====== Given records
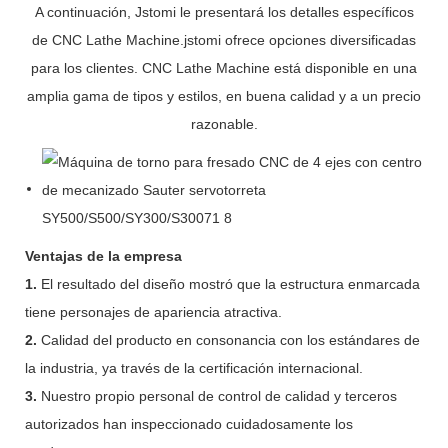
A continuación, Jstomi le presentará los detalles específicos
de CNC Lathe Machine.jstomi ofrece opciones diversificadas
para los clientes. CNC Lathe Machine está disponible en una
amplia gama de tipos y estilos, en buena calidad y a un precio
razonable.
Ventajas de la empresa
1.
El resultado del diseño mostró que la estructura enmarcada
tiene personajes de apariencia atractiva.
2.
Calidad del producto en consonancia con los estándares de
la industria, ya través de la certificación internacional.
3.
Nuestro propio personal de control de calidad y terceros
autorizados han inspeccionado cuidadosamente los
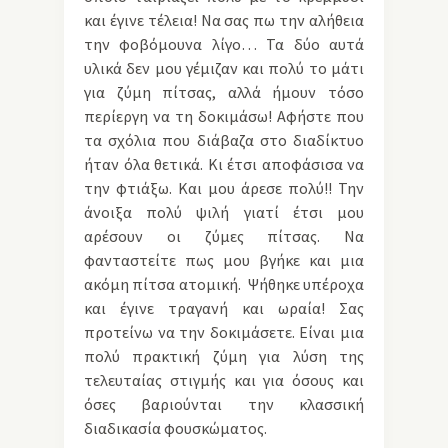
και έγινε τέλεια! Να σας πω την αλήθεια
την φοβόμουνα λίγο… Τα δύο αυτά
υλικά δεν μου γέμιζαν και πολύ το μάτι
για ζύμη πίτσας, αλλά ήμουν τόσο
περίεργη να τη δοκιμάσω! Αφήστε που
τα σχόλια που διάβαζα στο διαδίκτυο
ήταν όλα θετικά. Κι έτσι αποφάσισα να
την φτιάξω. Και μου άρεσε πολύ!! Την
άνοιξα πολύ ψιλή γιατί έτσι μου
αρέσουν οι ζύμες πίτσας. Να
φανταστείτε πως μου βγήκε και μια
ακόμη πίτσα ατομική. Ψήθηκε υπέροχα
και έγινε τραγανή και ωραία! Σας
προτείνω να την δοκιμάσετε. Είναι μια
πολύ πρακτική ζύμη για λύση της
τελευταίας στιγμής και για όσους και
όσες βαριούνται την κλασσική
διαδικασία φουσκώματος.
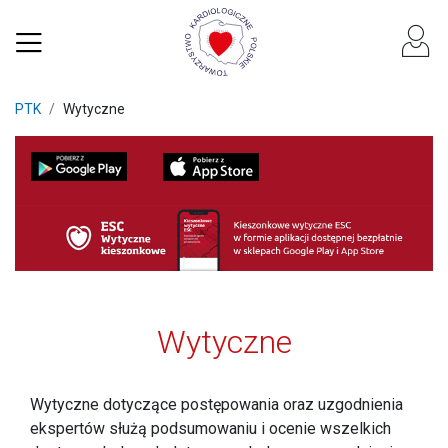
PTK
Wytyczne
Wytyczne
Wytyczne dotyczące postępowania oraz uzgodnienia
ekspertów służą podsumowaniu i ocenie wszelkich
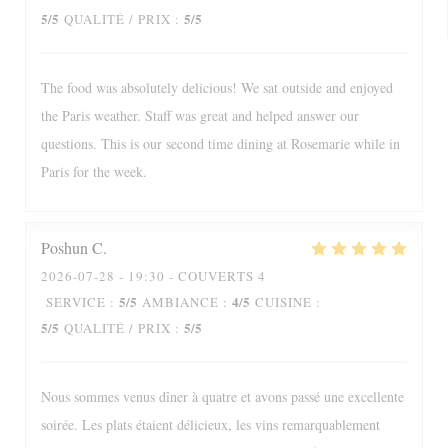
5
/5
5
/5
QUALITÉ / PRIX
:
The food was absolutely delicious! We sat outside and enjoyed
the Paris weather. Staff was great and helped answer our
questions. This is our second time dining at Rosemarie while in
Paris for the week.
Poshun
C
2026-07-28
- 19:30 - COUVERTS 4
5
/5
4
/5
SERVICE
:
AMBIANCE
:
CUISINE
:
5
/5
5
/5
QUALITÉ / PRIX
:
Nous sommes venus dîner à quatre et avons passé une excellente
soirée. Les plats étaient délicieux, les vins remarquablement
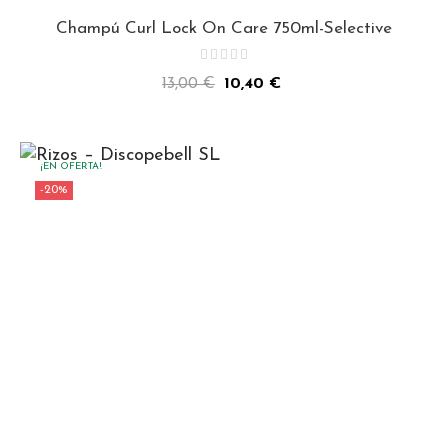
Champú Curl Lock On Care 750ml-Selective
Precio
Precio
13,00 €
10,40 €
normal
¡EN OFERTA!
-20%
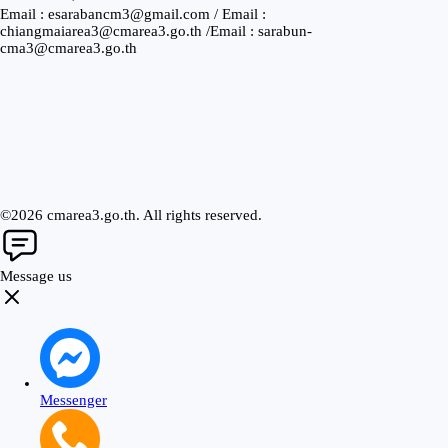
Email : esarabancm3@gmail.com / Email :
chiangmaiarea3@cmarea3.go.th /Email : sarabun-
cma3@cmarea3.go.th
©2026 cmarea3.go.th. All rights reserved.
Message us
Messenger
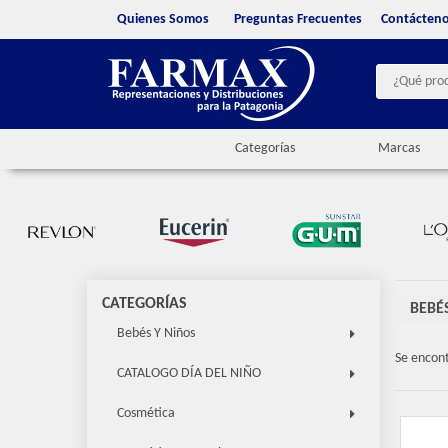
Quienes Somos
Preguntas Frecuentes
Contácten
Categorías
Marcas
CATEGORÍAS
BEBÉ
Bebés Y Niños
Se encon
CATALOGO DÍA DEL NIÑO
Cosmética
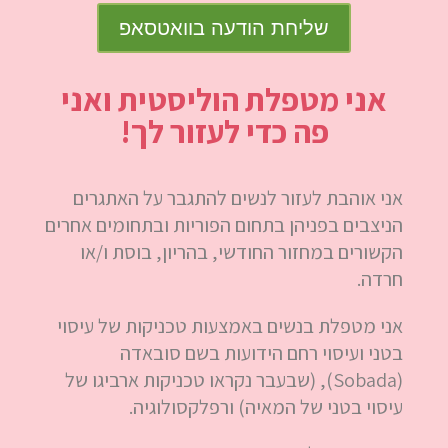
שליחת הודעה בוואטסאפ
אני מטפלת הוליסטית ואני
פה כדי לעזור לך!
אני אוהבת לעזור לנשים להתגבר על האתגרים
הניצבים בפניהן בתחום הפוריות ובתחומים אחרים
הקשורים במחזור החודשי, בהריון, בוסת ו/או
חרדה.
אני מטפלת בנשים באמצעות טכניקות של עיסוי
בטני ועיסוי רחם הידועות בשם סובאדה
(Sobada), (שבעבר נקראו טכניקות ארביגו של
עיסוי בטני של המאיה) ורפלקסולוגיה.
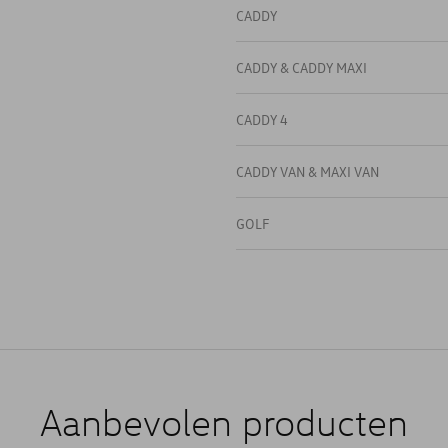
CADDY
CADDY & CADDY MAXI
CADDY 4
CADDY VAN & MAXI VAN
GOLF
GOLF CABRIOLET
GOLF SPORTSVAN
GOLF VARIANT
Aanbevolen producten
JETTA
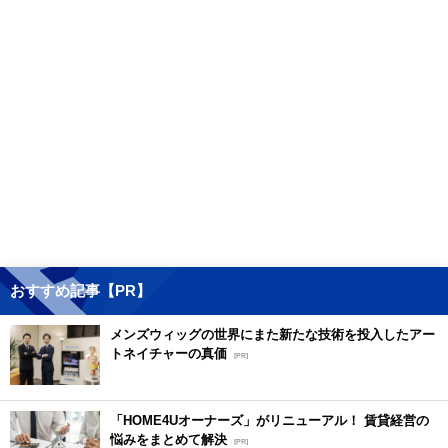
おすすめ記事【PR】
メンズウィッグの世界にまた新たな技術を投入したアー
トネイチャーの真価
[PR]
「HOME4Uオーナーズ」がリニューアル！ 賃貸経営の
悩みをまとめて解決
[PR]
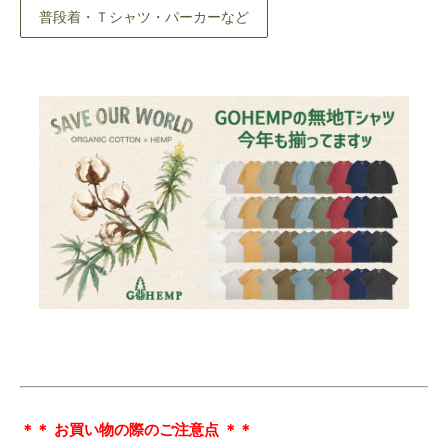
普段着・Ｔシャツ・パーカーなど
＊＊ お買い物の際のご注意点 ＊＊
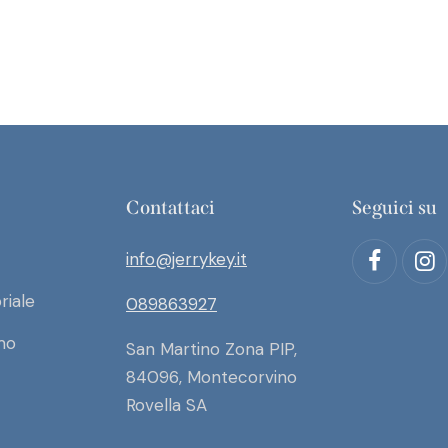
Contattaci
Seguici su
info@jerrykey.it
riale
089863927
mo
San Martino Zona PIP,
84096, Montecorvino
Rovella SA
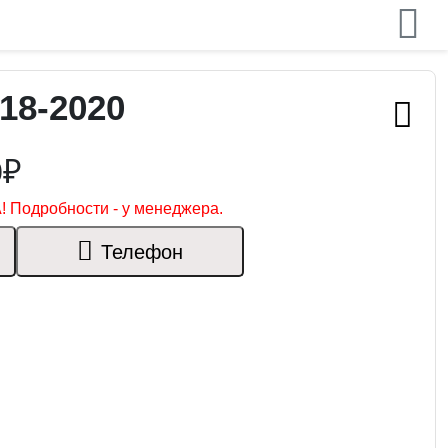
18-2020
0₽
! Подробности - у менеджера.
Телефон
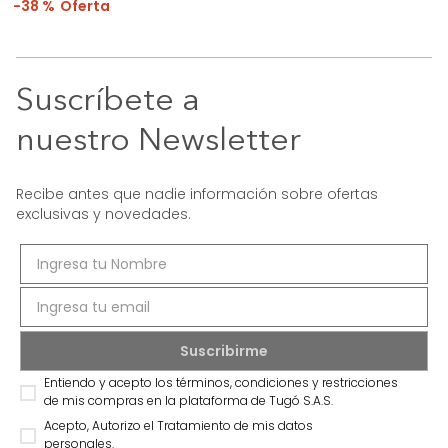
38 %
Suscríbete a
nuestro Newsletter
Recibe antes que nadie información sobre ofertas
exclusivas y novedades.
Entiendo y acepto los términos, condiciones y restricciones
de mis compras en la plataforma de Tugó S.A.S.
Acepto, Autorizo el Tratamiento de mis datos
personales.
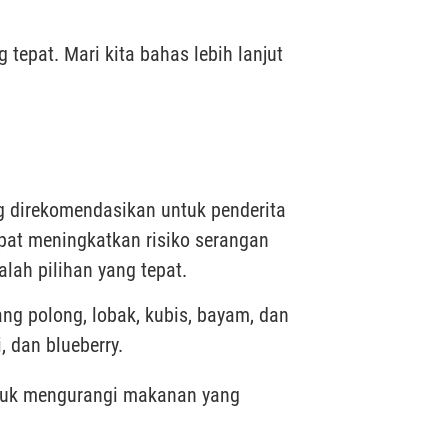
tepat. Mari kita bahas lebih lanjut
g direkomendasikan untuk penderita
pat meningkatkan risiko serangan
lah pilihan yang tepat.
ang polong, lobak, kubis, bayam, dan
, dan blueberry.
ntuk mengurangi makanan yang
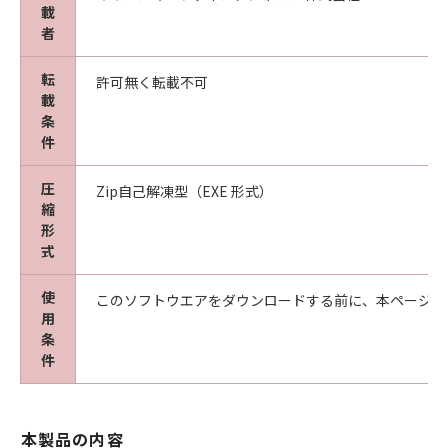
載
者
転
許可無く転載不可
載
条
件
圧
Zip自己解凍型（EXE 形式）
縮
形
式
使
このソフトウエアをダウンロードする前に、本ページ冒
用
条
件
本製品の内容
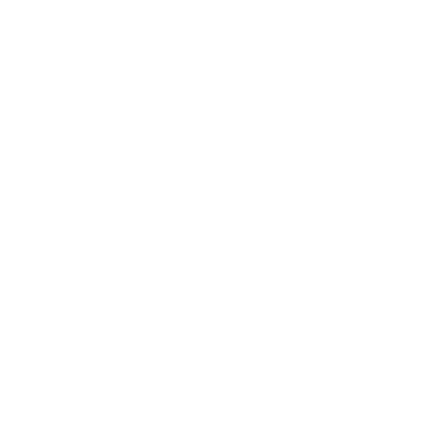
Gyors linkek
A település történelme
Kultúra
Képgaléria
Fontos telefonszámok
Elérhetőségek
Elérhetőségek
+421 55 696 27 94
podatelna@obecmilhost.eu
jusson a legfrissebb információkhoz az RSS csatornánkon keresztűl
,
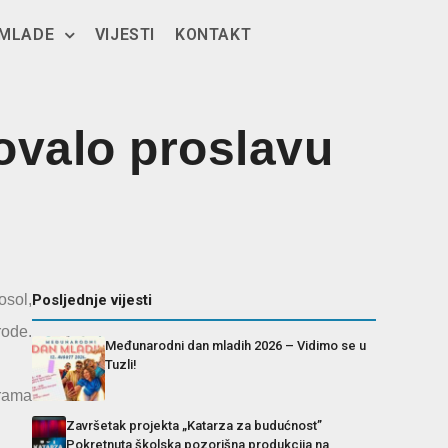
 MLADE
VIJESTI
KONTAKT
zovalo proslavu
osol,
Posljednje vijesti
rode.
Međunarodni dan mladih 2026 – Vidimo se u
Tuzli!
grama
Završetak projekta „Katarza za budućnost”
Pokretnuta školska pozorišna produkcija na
============
Copy out every line of text in the listing above without any changes, and leave the pictures out of your answer.

_Exercise response_.
A continuación, Jstomi le presentará los detalles específicos
de CNC Lathe Machine.jstomi ofrece opciones diversificadas
para los clientes. CNC Lathe Machine está disponible en una
amplia gama de tipos y estilos, en buena calidad y a un precio
razonable.
Ventajas de la empresa
1.
El resultado del diseño mostró que la estructura enmarcada
tiene personajes de apariencia atractiva.
2.
Calidad del producto en consonancia con los estándares de
la industria, ya través de la certificación internacional.
3.
Nuestro propio personal de control de calidad y terceros
autorizados han inspeccionado cuidadosamente los
και έγινε τέλεια! Να σας πω την αλήθεια
την φοβόμουνα λίγο… Τα δύο αυτά
υλικά δεν μου γέμιζαν και πολύ το μάτι
για ζύμη πίτσας, αλλά ήμουν τόσο
περίεργη να τη δοκιμάσω! Αφήστε που
τα σχόλια που διάβαζα στο διαδίκτυο
ήταν όλα θετικά. Κι έτσι αποφάσισα να
την φτιάξω. Και μου άρεσε πολύ!! Την
άνοιξα πολύ ψιλή γιατί έτσι μου
αρέσουν οι ζύμες πίτσας. Να
φανταστείτε πως μου βγήκε και μια
ακόμη πίτσα ατομική. Ψήθηκε υπέροχα
και έγινε τραγανή και ωραία! Σας
προτείνω να την δοκιμάσετε. Είναι μια
πολύ πρακτική ζύμη για λύση της
τελευταίας στιγμής και για όσους και
όσες βαριούνται την κλασσική
διαδικασία φουσκώματος.
PTK
Wytyczne
Wytyczne
Wytyczne dotyczące postępowania oraz uzgodnienia
ekspertów służą podsumowaniu i ocenie wszelkich
5
/5
5
/5
QUALITÉ / PRIX
:
The food was absolutely delicious! We sat outside and enjoyed
the Paris weather. Staff was great and helped answer our
questions. This is our second time dining at Rosemarie while in
Paris for the week.
Poshun
C
2026-07-28
- 19:30 - COUVERTS 4
5
/5
4
/5
SERVICE
:
AMBIANCE
:
CUISINE
:
5
/5
5
/5
QUALITÉ / PRIX
:
Nous sommes venus dîner à quatre et avons passé une excellente
soirée. Les plats étaient délicieux, les vins remarquablement
Champú Curl Lock On Care 750ml-Selective
Precio
Precio
13,00 €
10,40 €
normal
¡EN OFERTA!
-20%
Email : esarabancm3@gmail.com / Email :
chiangmaiarea3@cmarea3.go.th /Email : sarabun-
cma3@cmarea3.go.th
©2026 cmarea3.go.th. All rights reserved.
Message us
Messenger
Quienes Somos
Preguntas Frecuentes
Contácten
Categorías
Marcas
CATEGORÍAS
BEBÉ
Bebés Y Niños
Se encon
CATALOGO DÍA DEL NIÑO
Cosmética
שליחת הודעה בוואטסאפ
אני מטפלת הוליסטית ואני
פה כדי לעזור לך!
אני אוהבת לעזור לנשים להתגבר על האתגרים
הניצבים בפניהן בתחום הפוריות ובתחומים אחרים
הקשורים במחזור החודשי, בהריון, בוסת ו/או
חרדה.
אני מטפלת בנשים באמצעות טכניקות של עיסוי
בטני ועיסוי רחם הידועות בשם סובאדה
(Sobada), (שבעבר נקראו טכניקות ארביגו של
עיסוי בטני של המאיה) ורפלקסולוגיה.
CADDY
CADDY & CADDY MAXI
CADDY 4
CADDY VAN & MAXI VAN
GOLF
GOLF CABRIOLET
GOLF SPORTSVAN
GOLF VARIANT
Aanbevolen producten
JETTA
おすすめ記事【PR】
メンズウィッグの世界にまた新たな技術を投入したアー
トネイチャーの真価
[PR]
「HOME4Uオーナーズ」がリニューアル！ 賃貸経営の
悩みをまとめて解決
[PR]
普段着・Ｔシャツ・パーカーなど
＊＊ お買い物の際のご注意点 ＊＊
Contattaci
Seguici su
info@jerrykey.it
riale
089863927
mo
San Martino Zona PIP,
84096, Montecorvino
Rovella SA
18-2020
0₽
! Подробности - у менеджера.
Телефон
38 %
Suscríbete a
nuestro Newsletter
Recibe antes que nadie información sobre ofertas
exclusivas y novedades.
Entiendo y acepto los términos, condiciones y restricciones
de mis compras en la plataforma de Tugó S.A.S.
Acepto, Autorizo el Tratamiento de mis datos
personales.
tepat. Mari kita bahas lebih lanjut
g direkomendasikan untuk penderita
pat meningkatkan risiko serangan
lah pilihan yang tepat.
ang polong, lobak, kubis, bayam, dan
, dan blueberry.
ntuk mengurangi makanan yang
載
者
転
許可無く転載不可
載
条
件
圧
Zip自己解凍型（EXE 形式）
縮
形
式
使
このソフトウエアをダウンロードする前に、本ページ冒
用
条
件
本製品の内容
Gyors linkek
A település történelme
Kultúra
Képgaléria
Fontos telefonszámok
Elérhetőségek
Elérhetőségek
+421 55 696 27 94
podatelna@obecmilhost.eu
jusson a legfrissebb információkhoz az RSS csatornánkon keresztűl
,
 MLADE
VIJESTI
KONTAKT
zovalo proslavu
osol,
Posljednje vijesti
rode.
Međunarodni dan mladih 2026 – Vidimo se u
Tuzli!
grama
Završetak projekta „Katarza za budućnost”
Pokretnuta školska pozorišna produkcija na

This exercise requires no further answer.